§ Extract
-----

Minimal-access surgery is an important aspect of today's neurosurgical practice. In the brain, intraoperative localization of small and deep lesions relies heavily on stealth MRI navigation, stereotaxy and, to a lesser extent, intraoperative US. In the spine, accurate placement of pedicle screws relies on either stealth CT navigation or intraoperative fluoroscopy. Stealth navigation is only possible when there is a fixed relationship between the navigation frame and the target. This is not feasible when working on extremities, due to their high mobility (multiple joints) and easy distortion of soft tissues with dissection and retraction. We find intraoperative US particularly useful in the management of peripheral nerve tumors and neuromas of nerve branches that are particularly small or have a deep location. Localization by palpation or correlation with preoperative diagnostic studies may be adequate in large and superficial lesions. However, surgical targets that are deep seated, multiple, and complex may not be amenable to surface localization at the time of surgery. Additionally, in cases of traumatic and iatrogenic neuromas, scarring can be a formidable adversary that increases operative time, extent of dissection, and frustration. The cases presented here demonstrate the use of the intraoperative US technique.

-----

§ Data for review
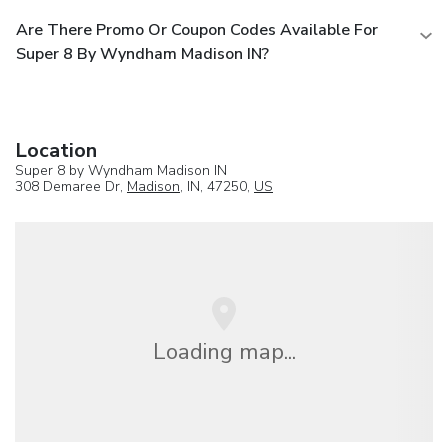
Are There Promo Or Coupon Codes Available For
Super 8 By Wyndham Madison IN?
Location
Super 8 by Wyndham Madison IN
308 Demaree Dr,
Madison
, IN, 47250,
US
Loading map...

-----

§ Task brief
From the extract on minimal-access neurosurgery, list every technique it names for locating lesions in the brain or for placing pedicle screws in the spine.

§ Answer section
- Stealth MRI navigation
- Stereotaxy
- Intraoperative US
- Stealth CT navigation
- Intraoperative fluoroscopy